Task brief =>
Would you please transcribe the listing exactly, with no images?

______________________________

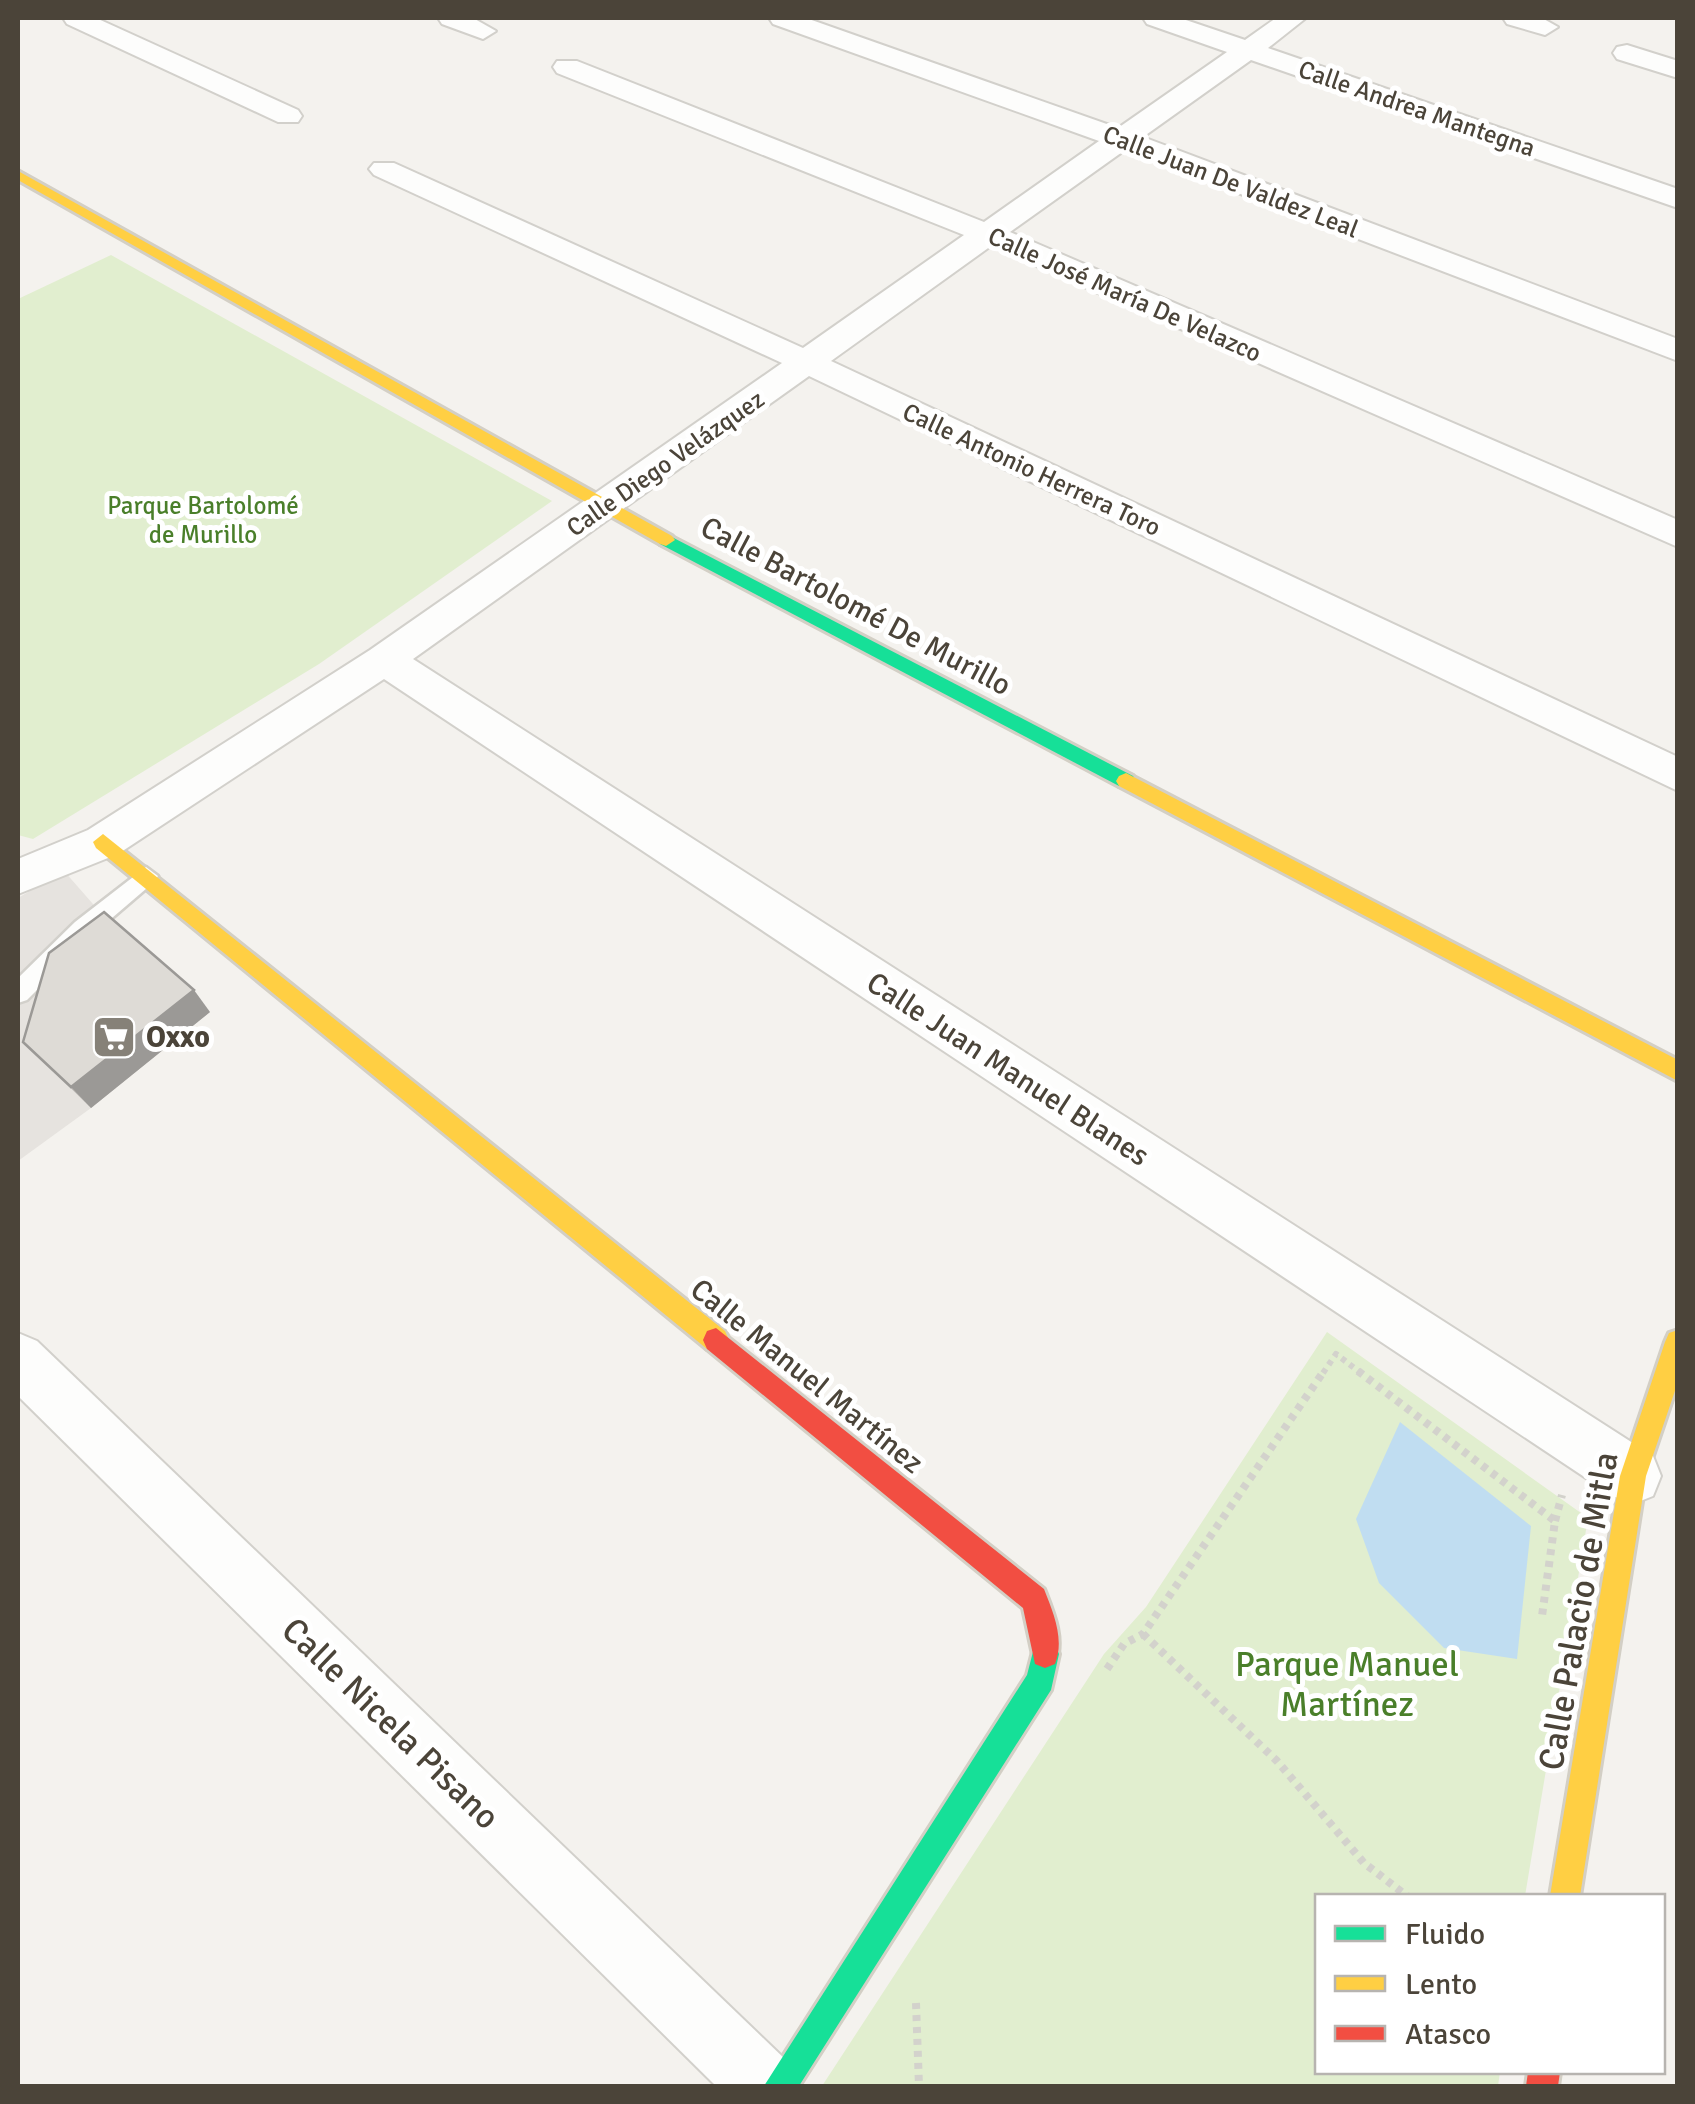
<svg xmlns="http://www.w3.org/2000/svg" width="1695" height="2104" viewBox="0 0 1695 2104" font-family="Signika,sans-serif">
  <rect width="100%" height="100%" fill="#f4f2ee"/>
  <g fill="#e1eecf">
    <path d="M111,255l441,246 -233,163 -286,175 -15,-4v-536z"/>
    <path d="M1327,1332l261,186 -63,378h-207v176h182l-2,14h-676l282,-432 42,-47z"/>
  </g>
  <path fill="#e6e3df" d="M64,871l57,65 -77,127 47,45 -73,53v-263z"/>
  <path fill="#c0ddf1" d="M1400,1422l131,104 -14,133 -73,-11 -65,-65 -23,-64z"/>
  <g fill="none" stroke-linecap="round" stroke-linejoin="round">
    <g stroke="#d2d0cb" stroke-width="5">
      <path id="lane" d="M146,867l12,9 -4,6 -63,54 -64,64 -9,3v-25l57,-56z"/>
    </g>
    <g stroke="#d2d0cb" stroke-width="4">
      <g id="street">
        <path d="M63,18h33l202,92 4,6 -4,6h-20l-211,-98z"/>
        <path d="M438,18h35l23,13 -13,8 -41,-15z"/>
        <path d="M769,18h37l312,110 109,-76 -80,-28 -4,-6h37l65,22 31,-22h30l-38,30 410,141v19l-427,-148 -108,77 535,202v22l-553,-211 -115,82 668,288v27l-687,-301 -160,115 847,396v34l-869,-415 -396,283 1240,797 8,20 -8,20 -20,8 -20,-8 -1229,-817 -266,175 -100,40v-35l70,-29 282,-180 412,-287 -408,-188 -5,-6 5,-6h20l409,185 161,-113 -407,-162 -4,-6 4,-6h20l407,161 115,-81 -326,-117z"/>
        <path d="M1503,18h39l16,9 -13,8 -38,-11z"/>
        <path d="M1627,45l51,16v17l-61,-19 -4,-6 4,-6z"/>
        <path d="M18,1333l19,8 751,721 10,24h-82l-698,-690z"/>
      </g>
    </g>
    <g stroke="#d3cfc5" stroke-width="6">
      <g id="fast">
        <path d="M666,534l467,242 3,5 -3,5h-14l-459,-242 -3,-4z"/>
        <path d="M1045,1640l10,4 4,10 -8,36 -252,396h-35l263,-411 8,-31z"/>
      </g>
    </g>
    <g stroke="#d3cfc5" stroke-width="6">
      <g id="slow">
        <path d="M18,171l654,365 3,4 -9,6 -6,-2 -642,-364z"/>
        <path d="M1126,773l552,287v21l-559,-295 -3,-5 3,-5z"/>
        <path d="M103,834l622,497 4,9 -4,9 -9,3 -9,-3 -611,-501 -3,-6z"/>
        <path d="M1678,1330v52l-32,94 -66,420h-30l70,-420 45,-134 4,-9z"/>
      </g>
    </g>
    <g stroke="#d3cfc5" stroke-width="6">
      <g id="jam">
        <path d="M716,1328l328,261c9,23 21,50 11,75l-10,4 -10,-4 -12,-56 -316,-259 -4,-9 4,-9z"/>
        <path d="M1528,2072h32l-2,14h-32z"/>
      </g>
    </g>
    <path stroke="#d3d2cc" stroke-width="6" stroke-dasharray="5 5" stroke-linecap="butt" d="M1323,1373l13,-19 25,19"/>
    <g stroke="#d3d2cc" stroke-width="8" stroke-dasharray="6 6" stroke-linecap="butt">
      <path d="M1358,1371l197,150 -13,95"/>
      <path d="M1555,1521l7,-26"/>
      <path d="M1143,1634l134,127 87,102 43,33"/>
      <path d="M1107,1669l17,-25 19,-10 181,-263"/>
      <path d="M916,2003l3,83"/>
    </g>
    <use href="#lane" fill="#fdfdfc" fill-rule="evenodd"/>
    <use href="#street" fill="#fdfdfc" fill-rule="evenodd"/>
    <use href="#fast" fill="#16e098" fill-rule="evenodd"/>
    <use href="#slow" fill="#ffcf43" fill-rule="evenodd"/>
    <use href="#jam" fill="#f24e42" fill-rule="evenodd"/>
  </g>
  <path fill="#bfbcb8" d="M210,1012l-119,96 -68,-66z"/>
  <path fill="#9b9996" d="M194,990l16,22 -119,96 -20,-21z"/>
  <path fill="#dedbd6" stroke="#9b9996" stroke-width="2.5" d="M104,912l90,78 -123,97 -48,-45 26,-89z"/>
  <defs>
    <g id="supermarket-square" transform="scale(2.25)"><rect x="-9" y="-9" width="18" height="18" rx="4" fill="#868178" stroke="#fff"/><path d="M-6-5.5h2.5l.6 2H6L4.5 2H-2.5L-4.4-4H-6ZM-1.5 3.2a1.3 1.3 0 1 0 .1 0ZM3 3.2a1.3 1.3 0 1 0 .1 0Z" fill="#fff"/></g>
  </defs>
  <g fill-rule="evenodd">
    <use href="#supermarket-square" x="114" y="1037"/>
  </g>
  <g text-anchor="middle" stroke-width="10" stroke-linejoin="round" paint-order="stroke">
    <g font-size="25" fill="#4b4439" stroke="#fff">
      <text transform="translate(1417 108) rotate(19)" y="9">Calle Andrea Mantegna</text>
      <text transform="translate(1231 181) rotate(21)" y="9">Calle Juan De Valdez Leal</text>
      <text transform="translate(1125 294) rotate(24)" y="9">Calle José María De Velazco</text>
      <text transform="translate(665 463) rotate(-35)" y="9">Calle Diego Velázquez</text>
      <text transform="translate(1032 469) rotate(25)" y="9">Calle Antonio Herrera Toro</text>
    </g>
    <g font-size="25" fill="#4a7f2a" stroke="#fff">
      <text x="203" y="514">Parque Bartolomé<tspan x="203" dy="29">de Murillo</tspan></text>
    </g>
    <g font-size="30" fill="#4b4439" stroke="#fff">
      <text transform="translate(856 606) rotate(28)" y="10">Calle Bartolomé De Murillo</text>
      <text transform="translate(1008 1069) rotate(33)" y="10">Calle Juan Manuel Blanes</text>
      <text transform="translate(807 1376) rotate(39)" y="10">Calle Manuel Martínez</text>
    </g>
    <g font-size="30" font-weight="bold" fill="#4b4439" stroke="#fff" text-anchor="start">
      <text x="146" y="1047">Oxxo</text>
    </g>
    <g font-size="35" fill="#4b4439" stroke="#fff">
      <text transform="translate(1578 1611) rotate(-80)" y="12">Calle Palacio de Mitla</text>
      <text transform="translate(391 1723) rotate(44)" y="12">Calle Nicela Pisano</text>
    </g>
    <g font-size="35" fill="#4a7f2a" stroke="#fff">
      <text x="1347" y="1676">Parque Manuel<tspan x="1347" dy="40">Martínez</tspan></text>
    </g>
  </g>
  <rect width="1695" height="2104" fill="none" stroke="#4b4439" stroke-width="40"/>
  <rect x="1315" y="1894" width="350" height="180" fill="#ffffff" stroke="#b7b4b0" stroke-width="2.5"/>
  <rect x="1335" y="1926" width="50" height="15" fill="#16e098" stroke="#b7b4b0" stroke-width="2.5"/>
  <text x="1405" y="1944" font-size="30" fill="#4b4439">Fluido</text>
  <rect x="1335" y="1976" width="50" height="15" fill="#ffcf43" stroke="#b7b4b0" stroke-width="2.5"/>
  <text x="1405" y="1994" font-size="30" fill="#4b4439">Lento</text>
  <rect x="1335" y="2026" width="50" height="15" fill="#f24e42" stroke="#b7b4b0" stroke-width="2.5"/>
  <text x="1405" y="2044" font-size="30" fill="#4b4439">Atasco</text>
</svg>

______________________________

Written response =>
<svg xmlns="http://www.w3.org/2000/svg" width="1695" height="2104" viewBox="0 0 1695 2104" font-family="Signika,sans-serif">
  <rect width="100%" height="100%" fill="#f4f2ee"/>
  <g fill="#e1eecf">
    <path d="M111,255l441,246 -233,163 -286,175 -15,-4v-536z"/>
    <path d="M1327,1332l261,186 -63,378h-207v176h182l-2,14h-676l282,-432 42,-47z"/>
  </g>
  <path fill="#e6e3df" d="M64,871l57,65 -77,127 47,45 -73,53v-263z"/>
  <path fill="#c0ddf1" d="M1400,1422l131,104 -14,133 -73,-11 -65,-65 -23,-64z"/>
  <g fill="none" stroke-linecap="round" stroke-linejoin="round">
    <g stroke="#d2d0cb" stroke-width="5">
      <path id="lane" d="M146,867l12,9 -4,6 -63,54 -64,64 -9,3v-25l57,-56z"/>
    </g>
    <g stroke="#d2d0cb" stroke-width="4">
      <g id="street">
        <path d="M63,18h33l202,92 4,6 -4,6h-20l-211,-98z"/>
        <path d="M438,18h35l23,13 -13,8 -41,-15z"/>
        <path d="M769,18h37l312,110 109,-76 -80,-28 -4,-6h37l65,22 31,-22h30l-38,30 410,141v19l-427,-148 -108,77 535,202v22l-553,-211 -115,82 668,288v27l-687,-301 -160,115 847,396v34l-869,-415 -396,283 1240,797 8,20 -8,20 -20,8 -20,-8 -1229,-817 -266,175 -100,40v-35l70,-29 282,-180 412,-287 -408,-188 -5,-6 5,-6h20l409,185 161,-113 -407,-162 -4,-6 4,-6h20l407,161 115,-81 -326,-117z"/>
        <path d="M1503,18h39l16,9 -13,8 -38,-11z"/>
        <path d="M1627,45l51,16v17l-61,-19 -4,-6 4,-6z"/>
        <path d="M18,1333l19,8 751,721 10,24h-82l-698,-690z"/>
      </g>
    </g>
    <g stroke="#d3cfc5" stroke-width="6">
      <g id="fast">
        <path d="M666,534l467,242 3,5 -3,5h-14l-459,-242 -3,-4z"/>
        <path d="M1045,1640l10,4 4,10 -8,36 -252,396h-35l263,-411 8,-31z"/>
      </g>
    </g>
    <g stroke="#d3cfc5" stroke-width="6">
      <g id="slow">
        <path d="M18,171l654,365 3,4 -9,6 -6,-2 -642,-364z"/>
        <path d="M1126,773l552,287v21l-559,-295 -3,-5 3,-5z"/>
        <path d="M103,834l622,497 4,9 -4,9 -9,3 -9,-3 -611,-501 -3,-6z"/>
        <path d="M1678,1330v52l-32,94 -66,420h-30l70,-420 45,-134 4,-9z"/>
      </g>
    </g>
    <g stroke="#d3cfc5" stroke-width="6">
      <g id="jam">
        <path d="M716,1328l328,261c9,23 21,50 11,75l-10,4 -10,-4 -12,-56 -316,-259 -4,-9 4,-9z"/>
        <path d="M1528,2072h32l-2,14h-32z"/>
      </g>
    </g>
    <path stroke="#d3d2cc" stroke-width="6" stroke-dasharray="5 5" stroke-linecap="butt" d="M1323,1373l13,-19 25,19"/>
    <g stroke="#d3d2cc" stroke-width="8" stroke-dasharray="6 6" stroke-linecap="butt">
      <path d="M1358,1371l197,150 -13,95"/>
      <path d="M1555,1521l7,-26"/>
      <path d="M1143,1634l134,127 87,102 43,33"/>
      <path d="M1107,1669l17,-25 19,-10 181,-263"/>
      <path d="M916,2003l3,83"/>
    </g>
    <use href="#lane" fill="#fdfdfc" fill-rule="evenodd"/>
    <use href="#street" fill="#fdfdfc" fill-rule="evenodd"/>
    <use href="#fast" fill="#16e098" fill-rule="evenodd"/>
    <use href="#slow" fill="#ffcf43" fill-rule="evenodd"/>
    <use href="#jam" fill="#f24e42" fill-rule="evenodd"/>
  </g>
  <path fill="#bfbcb8" d="M210,1012l-119,96 -68,-66z"/>
  <path fill="#9b9996" d="M194,990l16,22 -119,96 -20,-21z"/>
  <path fill="#dedbd6" stroke="#9b9996" stroke-width="2.5" d="M104,912l90,78 -123,97 -48,-45 26,-89z"/>
  <defs>
    <g id="supermarket-square" transform="scale(2.25)"><rect x="-9" y="-9" width="18" height="18" rx="4" fill="#868178" stroke="#fff"/><path d="M-6-5.5h2.5l.6 2H6L4.5 2H-2.5L-4.4-4H-6ZM-1.5 3.2a1.3 1.3 0 1 0 .1 0ZM3 3.2a1.3 1.3 0 1 0 .1 0Z" fill="#fff"/></g>
  </defs>
  <g fill-rule="evenodd">
    <use href="#supermarket-square" x="114" y="1037"/>
  </g>
  <g text-anchor="middle" stroke-width="10" stroke-linejoin="round" paint-order="stroke">
    <g font-size="25" fill="#4b4439" stroke="#fff">
      <text transform="translate(1417 108) rotate(19)" y="9">Calle Andrea Mantegna</text>
      <text transform="translate(1231 181) rotate(21)" y="9">Calle Juan De Valdez Leal</text>
      <text transform="translate(1125 294) rotate(24)" y="9">Calle José María De Velazco</text>
      <text transform="translate(665 463) rotate(-35)" y="9">Calle Diego Velázquez</text>
      <text transform="translate(1032 469) rotate(25)" y="9">Calle Antonio Herrera Toro</text>
    </g>
    <g font-size="25" fill="#4a7f2a" stroke="#fff">
      <text x="203" y="514">Parque Bartolomé<tspan x="203" dy="29">de Murillo</tspan></text>
    </g>
    <g font-size="30" fill="#4b4439" stroke="#fff">
      <text transform="translate(856 606) rotate(28)" y="10">Calle Bartolomé De Murillo</text>
      <text transform="translate(1008 1069) rotate(33)" y="10">Calle Juan Manuel Blanes</text>
      <text transform="translate(807 1376) rotate(39)" y="10">Calle Manuel Martínez</text>
    </g>
    <g font-size="30" font-weight="bold" fill="#4b4439" stroke="#fff" text-anchor="start">
      <text x="146" y="1047">Oxxo</text>
    </g>
    <g font-size="35" fill="#4b4439" stroke="#fff">
      <text transform="translate(1578 1611) rotate(-80)" y="12">Calle Palacio de Mitla</text>
      <text transform="translate(391 1723) rotate(44)" y="12">Calle Nicela Pisano</text>
    </g>
    <g font-size="35" fill="#4a7f2a" stroke="#fff">
      <text x="1347" y="1676">Parque Manuel<tspan x="1347" dy="40">Martínez</tspan></text>
    </g>
  </g>
  <rect width="1695" height="2104" fill="none" stroke="#4b4439" stroke-width="40"/>
  <rect x="1315" y="1894" width="350" height="180" fill="#ffffff" stroke="#b7b4b0" stroke-width="2.5"/>
  <rect x="1335" y="1926" width="50" height="15" fill="#16e098" stroke="#b7b4b0" stroke-width="2.5"/>
  <text x="1405" y="1944" font-size="30" fill="#4b4439">Fluido</text>
  <rect x="1335" y="1976" width="50" height="15" fill="#ffcf43" stroke="#b7b4b0" stroke-width="2.5"/>
  <text x="1405" y="1994" font-size="30" fill="#4b4439">Lento</text>
  <rect x="1335" y="2026" width="50" height="15" fill="#f24e42" stroke="#b7b4b0" stroke-width="2.5"/>
  <text x="1405" y="2044" font-size="30" fill="#4b4439">Atasco</text>
</svg>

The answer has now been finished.